To inspect XSTest [5] results:

```sh
cd robustness_eval_harmbench
python analyze_results_xstest.py
```

This will create a `.md` file with the results for the chosen models. Models have to be specified in `robustness_eval_harmbench/analyze_results_xstest.py`.

## HarmLess Utility Evaluation
To install requirements for HarmLess [1] utility evaluation:

```sh
pip install -r requirements/requirements_utility.txt
```

To run HarmLess [1] utility evaluation:

```sh
cd eval_harmless
./run.sh <model_path> <peft_path>(optional) <model_name>
```

Model path and peft path should be a Hugging Face or compatible local path. Peft path is optional, `None` has to be specified explicitly if models without adapters are used. Model name is a custom name for the experiment.

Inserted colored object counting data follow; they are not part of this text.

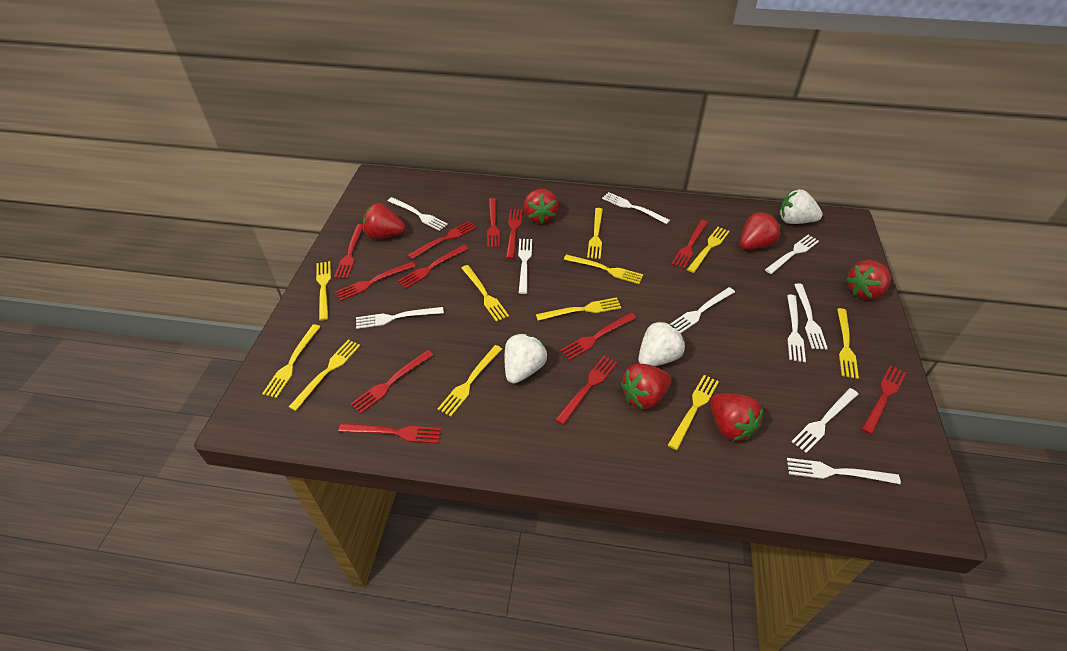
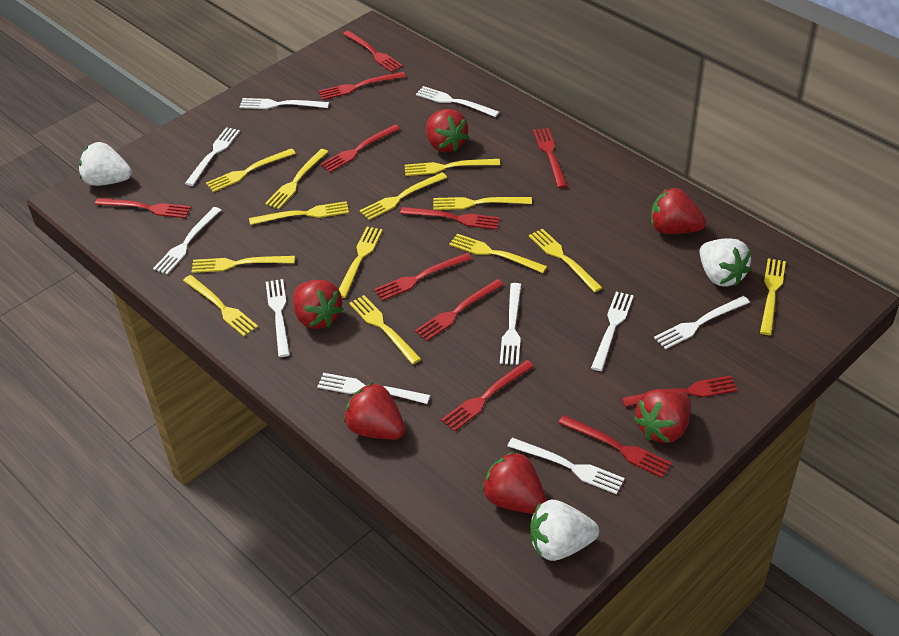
red fork: 12 -> 11
yellow fork: 11 -> 13

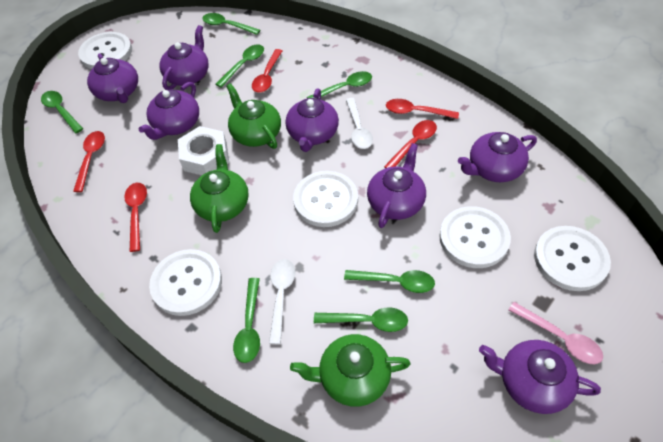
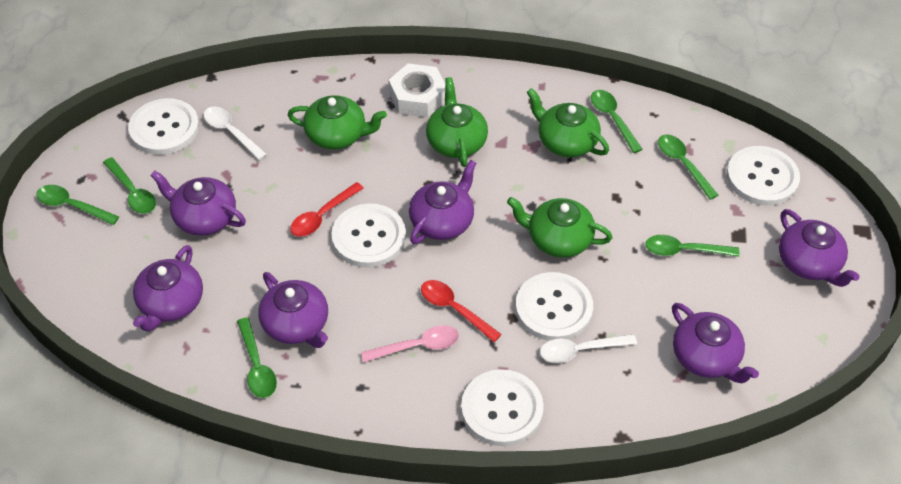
green spoon: 7 -> 6
green teapot: 3 -> 4
purple teapot: 7 -> 6
red spoon: 5 -> 2

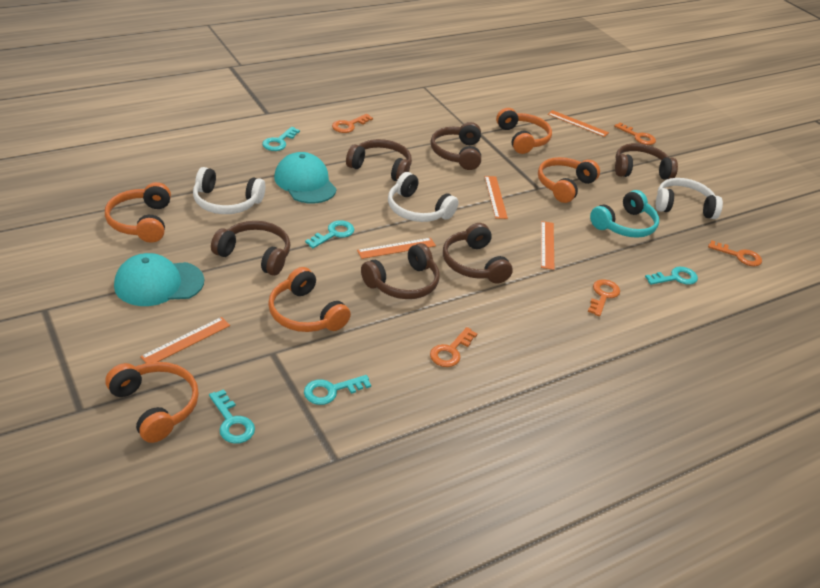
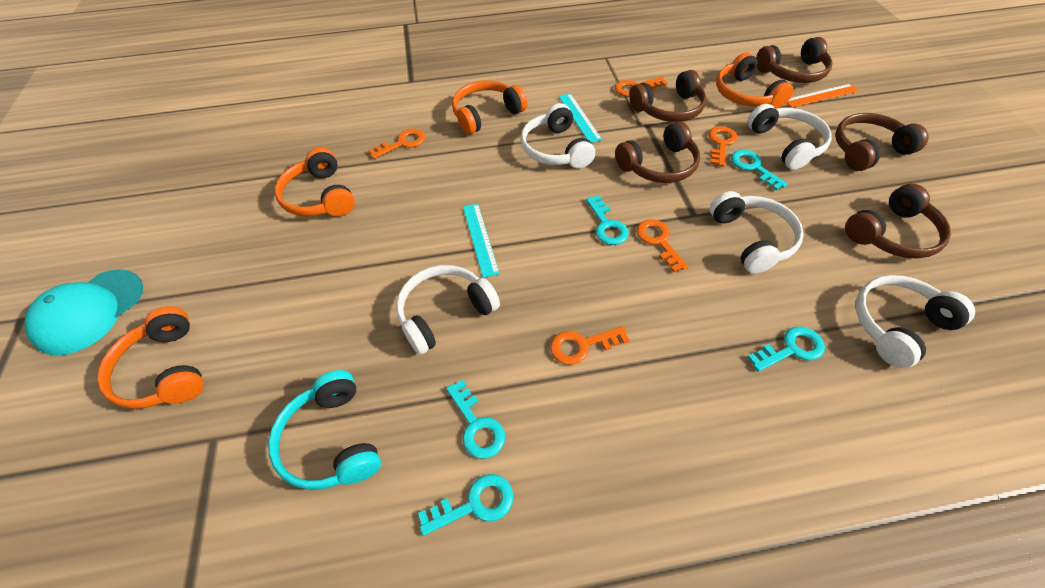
brown headphones: 6 -> 5
orange headphones: 5 -> 4
orange ruler: 5 -> 1
turquoise cap: 2 -> 1
turquoise ruler: 0 -> 2
white headphones: 3 -> 5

Additionally, Hugging Face token and cache path should be specified in `eval_harmless/run.sh`.

## ARC-E, ARC-C and MMLU Utility Evaluation
To install requirements for ARC-E, ARC-C and MMLU [3] utility evaluation:

```sh
pip install -r requirements/requirements_utility.txt
cd lm-evaluation-harness
pip install -e .
```

To run ARC-E, ARC-C and MMLU [3] utility evaluation:

```sh
cd lm-evaluation-harness
./../utility_eval/lm-evaluation-harness/run_utility_test.sh <model_path>
```

Or if a model with adapter:

```sh
cd lm-evaluation-harness
./../utility_eval/lm-evaluation-harness/run_utility_test_peft.sh <model_path> <peft_path>
```

Model path and peft path should be a Hugging Face or compatible local path. Additionally, Hugging Face token and cache path should be specified in `utility_eval/lm-evaluation-harness/run_utility_test.sh` and in `utility_eval/lm-evaluation-harness/run_utility_test_peft.sh`.

## MT-Bench Utility Evaluation
To install requirements for MT-Bench [4] utility evaluation:

```sh
pip install -r "requirements/requirements_utility.txt"
pip install -e "fastchat/[model_worker,llm_judge]"
```

To run MT-Bench [4] utility evaluation:

```sh
cd fastchat/fastchat/llm_judge
./../../../utility_eval/mt_bench/run_utility_evaluate.sh <model_path> <model_name>
```

Or if a model with adapter:

```sh
cd fastchat/fastchat/llm_judge
./../../../utility_eval/mt_bench/run_utility_evaluate_peft.sh <model_path> <model_name> <peft_path>
```

Model path and peft path should be a Hugging Face or compatible local path. Model name is custom name for the experiment. Additionally, Hugging Face token, Hugging Face cache path and OpenAI API token have to be specified in `utility_eval/mt_bench/run_utility_evaluate.sh` and in `utility_eval/mt_bench/run_utility_evaluate_peft.sh`.


## References

Our code is based on a custom version of the following open-source repositories:

[1] [Continuous-AdvTrain](https://github.com/sophie-xhonneux/Continuous-AdvTrain)

[2] [HarmBench](https://github.com/centerforaisafety/HarmBench)

[3] [lm-evaluation-harness](https://github.com/EleutherAI/lm-evaluation-harness)

[4] [FastChat](https://github.com/lm-sys/FastChat)

[5] [XSTest](https://github.com/paul-rottger/xstest)

For further details, please refer to the original papers and repositories.